# LIST OF TASKS
1. According to the article on the Iowa effort to draft Elizabeth Warren, how many volunteers gathered one recent weekday afternoon?
2. Reproduce the portion of the article on the Iowa effort to draft Elizabeth Warren between "Des Moines, Iowa" and "Democratic presidential nomination.", inclusive.

# PASSAGE FOR REVIEW
__________________________________________________

Des Moines, Iowa (CNN)Ground zero for the grassroots effort here to persuade Elizabeth Warren to run for president is headquartered in a small office park where a yard sign taped to a door is the only marker of the activity inside.
These people are REALLY ready for Warren
One recent weekday afternoon, about 20 volunteers gathered to strategize about how to convince their friends and neighbors -- and most importantly the Massachusetts senator -- that she needs to run for the Democratic presidential nomination.
"They say who's Warren?" retiree Gordon Rowe said about the reaction he receives when he talks up the Massachusetts senator. "They don't know who Elizabeth Warren is. I tell them they need to get involved, they are middle class too and they need representation."
It is the term "middle class" that is repeated time and time again when talking to Warren supporters: she understands the middle class, she represents the middle class, she will help rebuild the middle class. The belief that Warren is fighting for them on issues such as income inequality and regulating Wall Street is the driving force behind their effort to try and draft her into the race -- even though she repeatedly has dismissed it.

__________________________________________________

# DATA SECTION
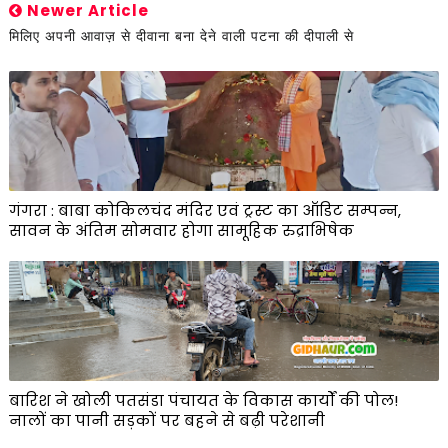
Newer Article
मिलिए अपनी आवाज़ से दीवाना बना देने वाली पटना की दीपाली से
गंगरा : बाबा कोकिलचंद मंदिर एवं ट्रस्ट का ऑडिट सम्पन्न,
सावन के अंतिम सोमवार होगा सामूहिक रुद्राभिषेक
बारिश ने खोली पतसंडा पंचायत के विकास कार्यों की पोल!
नालों का पानी सड़कों पर बहने से बढ़ी परेशानी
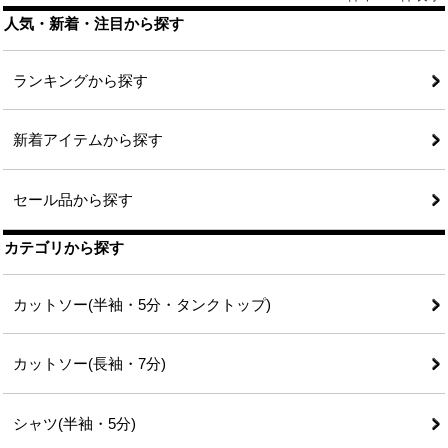
人気・新着・注目から探す
ランキングから探す
新着アイテムから探す
セール品から探す
カテゴリから探す
カットソー(半袖・5分・タンクトップ)
カットソー(長袖・7分)
シャツ(半袖・5分)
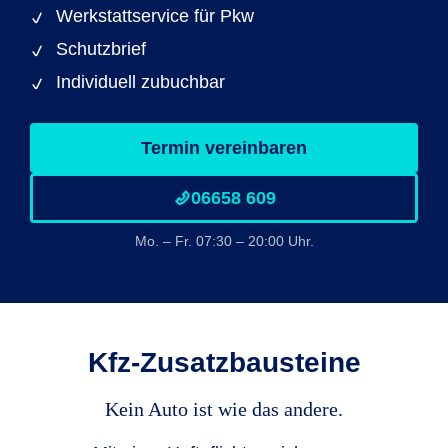
Werkstattservice für Pkw
Schutzbrief
Individuell zubuchbar
Termin vereinbaren
06658 609
Mo. – Fr. 07:30 – 20:00 Uhr.
Kfz-Zusatzbausteine
Kein Auto ist wie das andere.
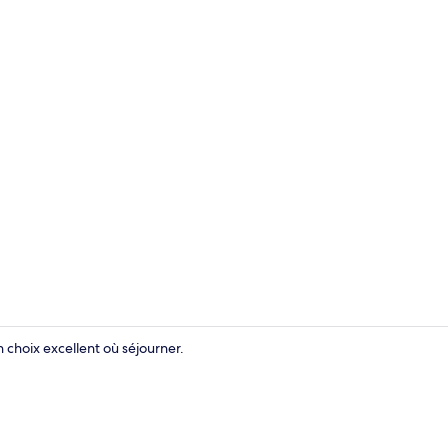
Studio Stand
 choix excellent où séjourner.
Plage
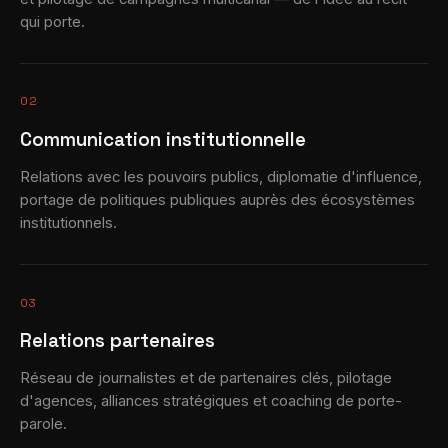
qui porte.
02
Communication institutionnelle
Relations avec les pouvoirs publics, diplomatie d'influence,
portage de politiques publiques auprès des écosystèmes
institutionnels.
03
Relations partenaires
Réseau de journalistes et de partenaires clés, pilotage
d'agences, alliances stratégiques et coaching de porte-
parole.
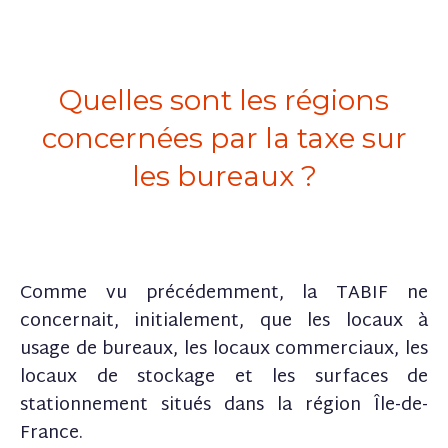
Quelles sont les régions
concernées par la taxe sur
les bureaux ?
Comme vu précédemment, la TABIF ne
concernait, initialement, que les locaux à
usage de bureaux, les locaux commerciaux, les
locaux de stockage et les surfaces de
stationnement situés dans la région Île-de-
France.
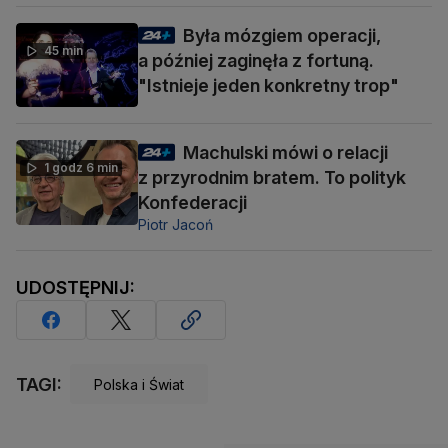
Była mózgiem operacji,
45 min
a później zaginęła z fortuną.
"Istnieje jeden konkretny trop"
Machulski mówi o relacji
1 godz 6 min
z przyrodnim bratem. To polityk
Konfederacji
Piotr Jacoń
UDOSTĘPNIJ:
TAGI:
Polska i Świat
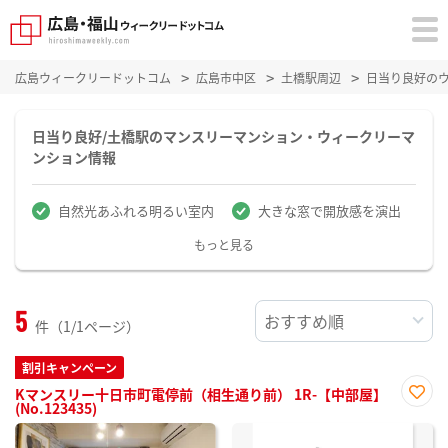
広島ウィークリードットコム
広島市中区
土橋駅周辺
日当り良好の
日当り良好/土橋駅のマンスリーマンション・ウィークリーマ
ンション情報
自然光あふれる明るい室内
大きな窓で開放感を演出
もっと見る
5
件（1/1ページ）
割引キャンペーン
Kマンスリー十日市町電停前（相生通り前） 1R-【中部屋】
(No.123435)
お気
に入
り登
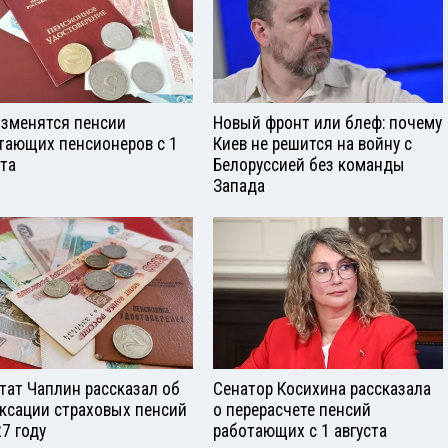
изменятся пенсии
Новый фронт или блеф: почему
тающих пенсионеров с 1
Киев не решится на войну с
ста
Белоруссией без команды
Запада
тат Чаплин рассказал об
Сенатор Косихина рассказала
ксации страховых пенсий
о перерасчете пенсий
27 году
работающих с 1 августа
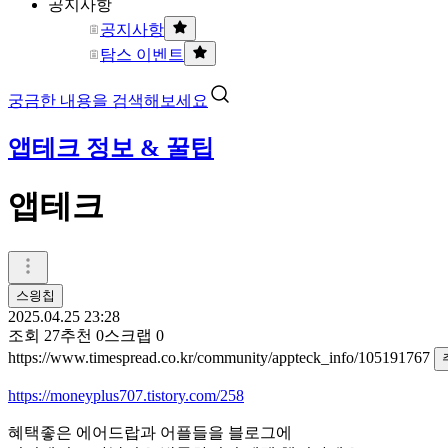
공지사항
공지사항
탐스 이벤트
궁금한 내용을 검색해보세요
앱테크 정보 & 꿀팁
앱테크
스읭칩
2025.04.25 23:28
조회
27
추천
0
스크랩
0
https://www.timespread.co.kr/community/appteck_info/105191767
https://moneyplus707.tistory.com/258
혜택좋은 에어드랍과 어플들을 블로그에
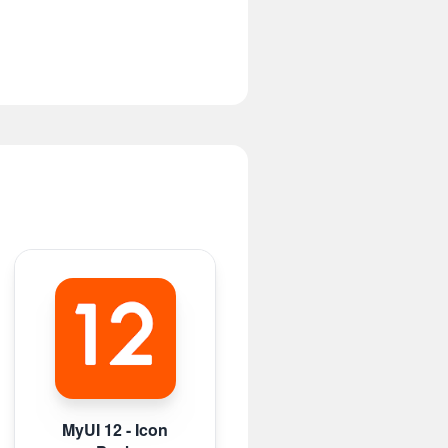
MyUI 12 - Icon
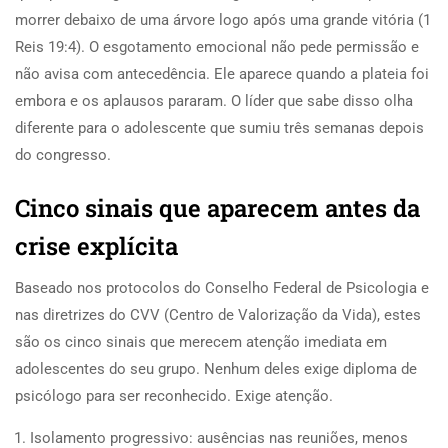
morrer debaixo de uma árvore logo após uma grande vitória (1
Reis 19:4). O esgotamento emocional não pede permissão e
não avisa com antecedência. Ele aparece quando a plateia foi
embora e os aplausos pararam. O líder que sabe disso olha
diferente para o adolescente que sumiu três semanas depois
do congresso.
Cinco sinais que aparecem antes da
crise explícita
Baseado nos protocolos do Conselho Federal de Psicologia e
nas diretrizes do CVV (Centro de Valorização da Vida), estes
são os cinco sinais que merecem atenção imediata em
adolescentes do seu grupo. Nenhum deles exige diploma de
psicólogo para ser reconhecido. Exige atenção.
Isolamento progressivo: ausências nas reuniões, menos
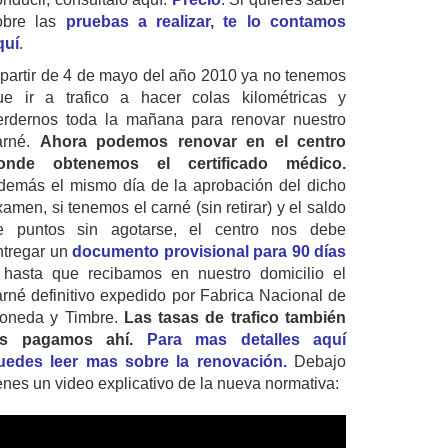
obre las
pruebas a realizar, te lo contamos
quí
.
 partir de 4 de mayo del año 2010 ya no tenemos
ue ir a trafico a hacer colas kilométricas y
erdernos toda la mañana para renovar nuestro
arné.
Ahora podemos renovar en el centro
onde obtenemos el certificado médico.
demás el mismo día de la aprobación del dicho
amen, si tenemos el carné (sin retirar) y el saldo
e puntos sin agotarse, el centro nos debe
ntregar un
documento provisional para 90 días
 hasta que recibamos en nuestro domicilio el
arné definitivo expedido por Fabrica Nacional de
oneda y Timbre.
Las tasas de trafico también
as pagamos ahí.
Para mas detalles aquí
uedes leer mas sobre la renovación.
Debajo
ienes un video explicativo de la nueva normativa:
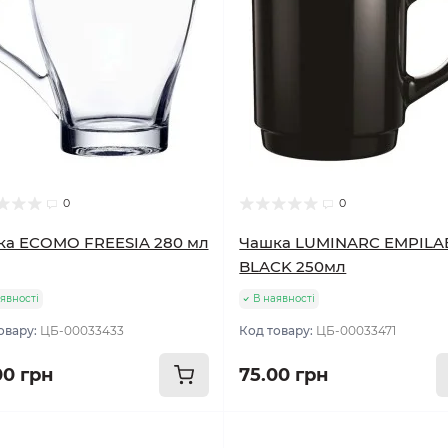
0
0
ка ECOMO FREESIA 280 мл
Чашка LUMINARC EMPILA
BLACK 250мл
явності
В наявності
овару:
ЦБ-00033433
Код товару:
ЦБ-00033471
00 грн
75.00 грн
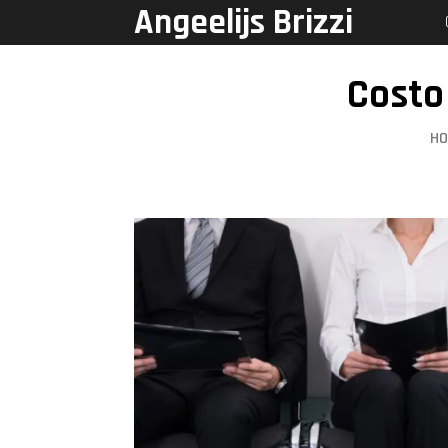
Angeelijs Brizzi
Costo
H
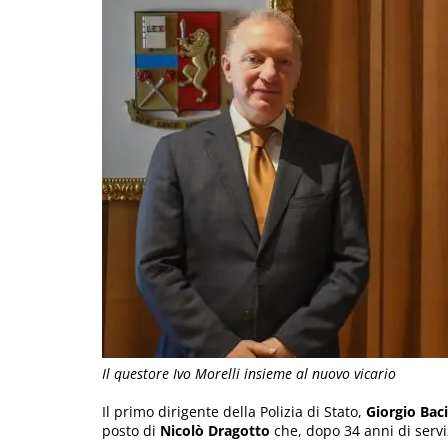
Il questore Ivo Morelli insieme al nuovo vicario
Il primo dirigente della Polizia di Stato,
Giorgio Baci
posto di
Nicolò Dragotto
che, dopo 34 anni di servi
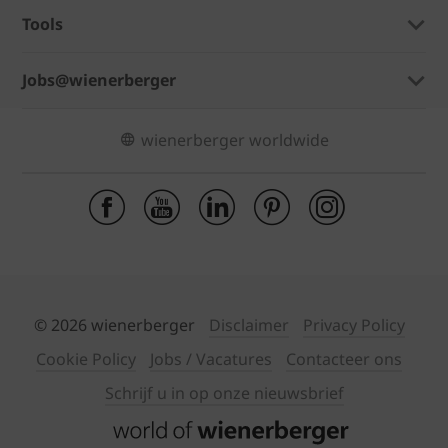
Tools
Jobs@wienerberger
wienerberger worldwide
© 2026 wienerberger
Disclaimer
Privacy Policy
Cookie Policy
Jobs / Vacatures
Contacteer ons
Schrijf u in op onze nieuwsbrief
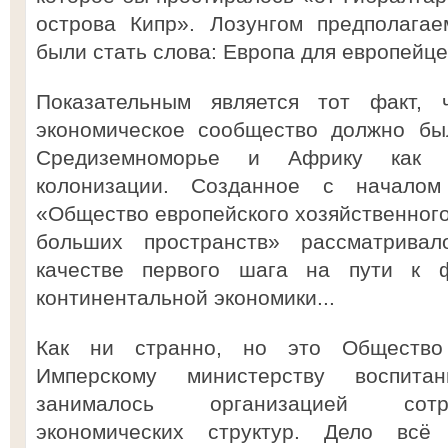
острова Кипр». Лозунгом предполага
были стать слова: Европа для европейце
Показательным является тот факт, 
экономическое сообщество должно бы
Средиземноморье и Африку как 
колонизации. Созданное с начало
«Общество европейского хозяйственного
больших пространств» рассматрива
качестве первого шага на пути к 
континентальной экономики...
Как ни странно, но это Общество
Имперскому министерству воспита
занималось организацией сотр
экономических структур. Дело вс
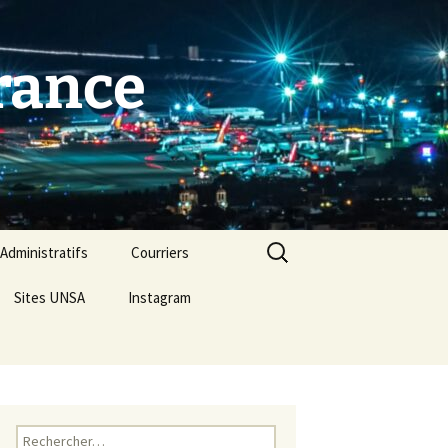
France
Rechercher :
dministratifs
Courriers
Sites UNSA
Instagram
Rechercher :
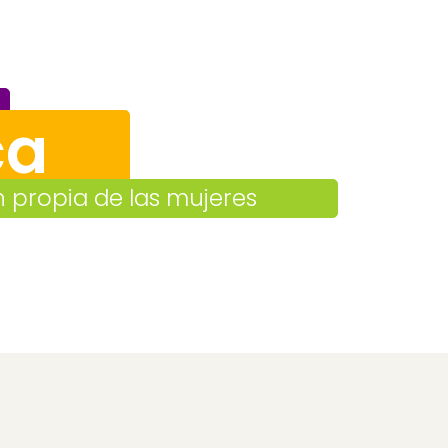
ca
ón propia de las mujeres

__________________________________________________

# TASK SOLUTIONS
1. About 20 volunteers.

2.
Des Moines, Iowa (CNN)Ground zero for the grassroots effort here to persuade Elizabeth Warren to run for president is headquartered in a small office park where a yard sign taped to a door is the only marker of the activity inside.
These people are REALLY ready for Warren
One recent weekday afternoon, about 20 volunteers gathered to strategize about how to convince their friends and neighbors -- and most importantly the Massachusetts senator -- that she needs to run for the Democratic presidential nomination.